Aku adalah tulang yang terbalut daging. Dibentuk secara sempurna oleh Tuhan hingga dinamai manusia. Betapa Tuhan Maha Baik, menciptakan manusia dengan begitu sempurna. Tuhan tak hanya menciptakanku, melainkan ribuan bahkan jutaan umat manusia dengan keberagaman.
Tuhan menjadikan manusia sebagai makhluk sosial, membutuhkan manusia lain selain dirinya. Keluarga, pertemanan, kehidupan bertetangga dan bentuk sosial yang lain. Sebagai manusia, aku pun tak luput dengan segala lingkup sosial di dunia.
Aku kini beranjak dewasa. Sebuah fase dimana telah melewati banyak sekali hubungan sosial, terkhusus hubungan pertemanan. Aku bukan termasuk golongan orang yang famous dalam lingkungan. Aku hanya manusia yang ikut di dalam sebuah lingkup manusia yang lebih ramai.

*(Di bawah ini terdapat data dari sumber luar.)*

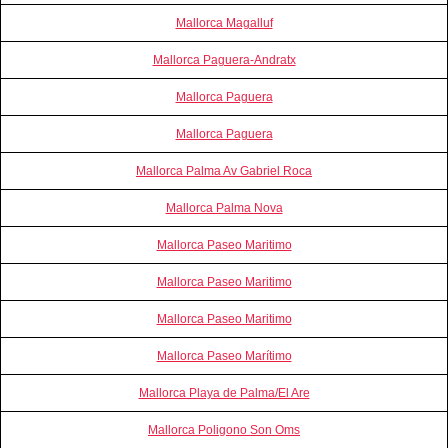
Mallorca Magalluf
Mallorca Paguera-Andratx
Mallorca Paguera
Mallorca Paguera
Mallorca Palma Av Gabriel Roca
Mallorca Palma Nova
Mallorca Paseo Maritimo
Mallorca Paseo Maritimo
Mallorca Paseo Maritimo
Mallorca Paseo Marítimo
Mallorca Playa de Palma/El Are
Mallorca Poligono Son Oms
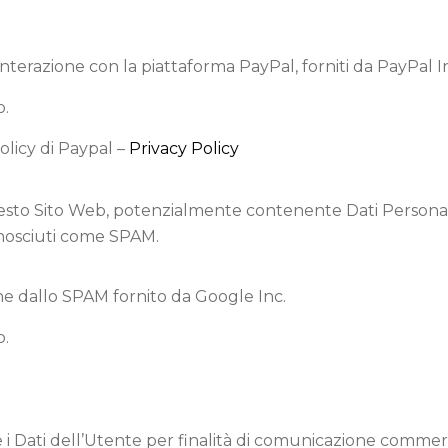
 interazione con la piattaforma PayPal, forniti da PayPal I
o.
olicy di Paypal –
Privacy Policy
Questo Sito Web, potenzialmente contenente Dati Personali d
conosciuti come SPAM.
e dallo SPAM fornito da Google Inc.
o.
re i Dati dell’Utente per finalità di comunicazione commer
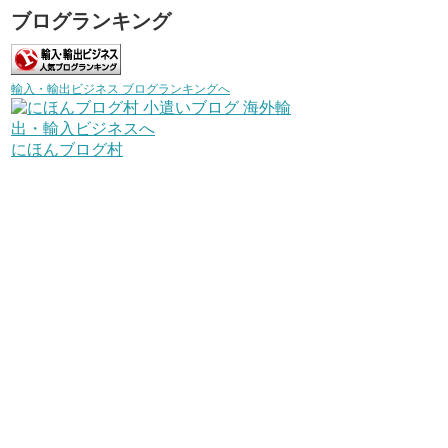
ブログランキング
輸入・輸出ビジネス ブログランキングへ
にほんブログ村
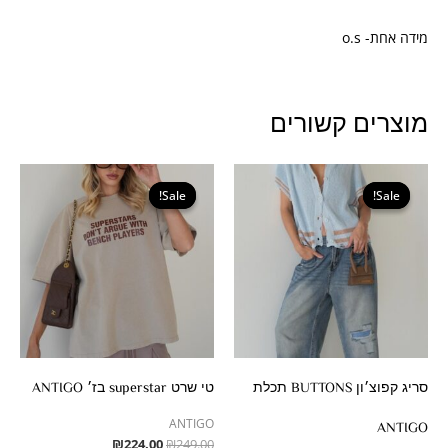
מידה אחת- o.s
מוצרים קשורים
המחיר
המחיר
המחיר
המחיר
המקורי
הנוכחי
המקורי
הנוכחי
Sale!
Sale!
Sale!
Sale!
היה:
הוא:
היה:
הוא:
₪224.00.
₪249.00.
₪233.00.
₪259.00.
סריג קפוצ׳ון BUTTONS תכלת
טי שרט superstar בז׳ ANTIGO
ANTIGO
ANTIGO
₪
224.00
₪
249.00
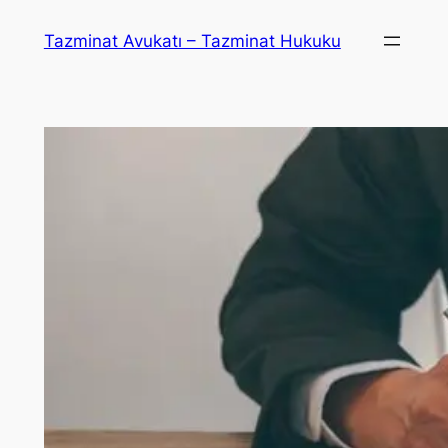
İçeriğe
Tazminat Avukatı – Tazminat Hukuku
geç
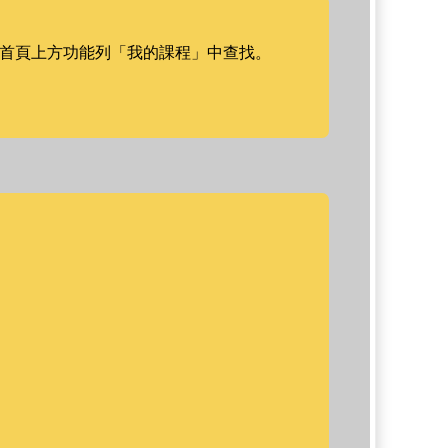
le首頁上方功能列「我的課程」中查找。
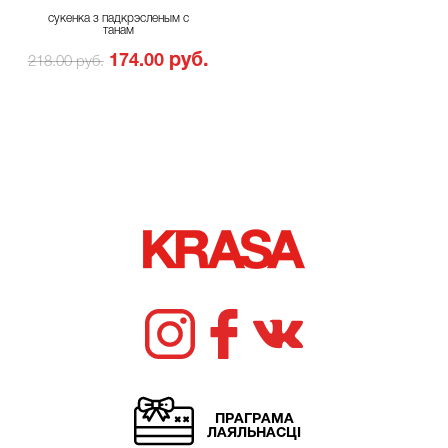
сукенка з падкрэсленым с
танам
руб.
174.00
218.00 руб.
ПРАГРАМА
ЛАЯЛЬНАСЦІ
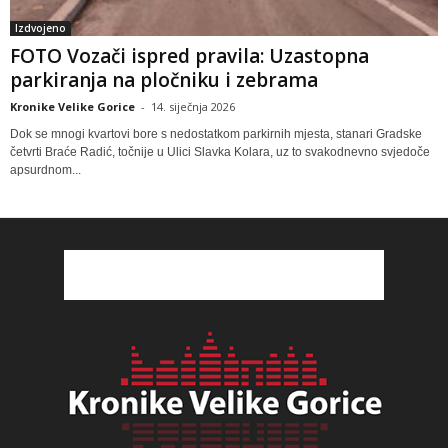
Izdvojeno
FOTO Vozači ispred pravila: Uzastopna
parkiranja na pločniku i zebrama
Kronike Velike Gorice
-
14. siječnja 2026
Dok se mnogi kvartovi bore s nedostatkom parkirnih mjesta, stanari Gradske
četvrti Braće Radić, točnije u Ulici Slavka Kolara, uz to svakodnevno svjedoče
apsurdnom...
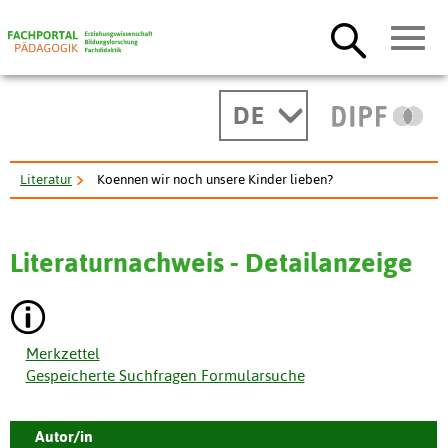
DE
Literatur
Koennen wir noch unsere Kinder lieben?
Literaturnachweis - Detailanzeige
Merkzettel
Gespeicherte Suchfragen Formularsuche
Autor/in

Aku tak memiliki banyak teman, hanya segelintir orang saja. Itupun, kalau mereka mengakuinya. Aku seakan terjebak dalam pertemanan tiga orang. Tau kan, seperti apa kondisi pertemanan tiga orang? Selalu ada salah satu yang terasingkan. Layaknya segitiga, hanya ada dua sisi yang sejajar, mustahil ketiganya sejajar.
"Ayo besok main, aku boncengan sama si A, kamu naik motor sendiri, terus berangkat bareng-bareng."
Kalimat yang selalu terucap dari mulut seorang teman dalam hubungan tiga orang. Tidak satu kali maupun dua kali, namun setiap hari, setiap momen dan setiap waktu. Juga, aku sebagai sasaran utama kelicikan mereka.
Ditinggal, diabaikan, dimanfaatkan, sudah menjadi makanan sehari-hari. Namun, aku adalah tempat pertama mereka mengorek kebusukan satu sama lain. Lucu, bukan? Mereka bersama beberapa waktu lalu, kemudian silih berganti mereka datang hanya untuk menyampaikan kebusukan dalam hati mereka.
Hingga akhirnya, aku muak dengan semuanya. Aku menjelma menjadi pribadi yang masa bodoh terhadap mereka. Aku selalu ada saat mereka butuh, aku mendengarkan mereka saat berkeluh kesah, namun aku tak mau masuk terlalu dalam pada zona pertemanan itu. Kubiarkan saja mereka sesuka hati bersilat lidah dibelakangku, aku sungguh tak peduli.
Aku menatap tiga orang anak kecil, di tengah taman yang cukup luas. Mereka bermain petak umpet. Tiga orang anak. Aku terus saja memandangi bagaimana interaksi mereka. Salah satu dari mereka adalah tumbal pertemanan. Sudah sepantasnya, petak umpet bergiliran berjaga saat salah satunya tertangkap mata dipersembunyian. Nyatanya, hanya satu orang anak yang setia berjaga di sana, tentu saja dengan raut wajah kecewa dan kesal.
"Aku capek, masa aku terus yang jaga, aku mau istirahat ajalah."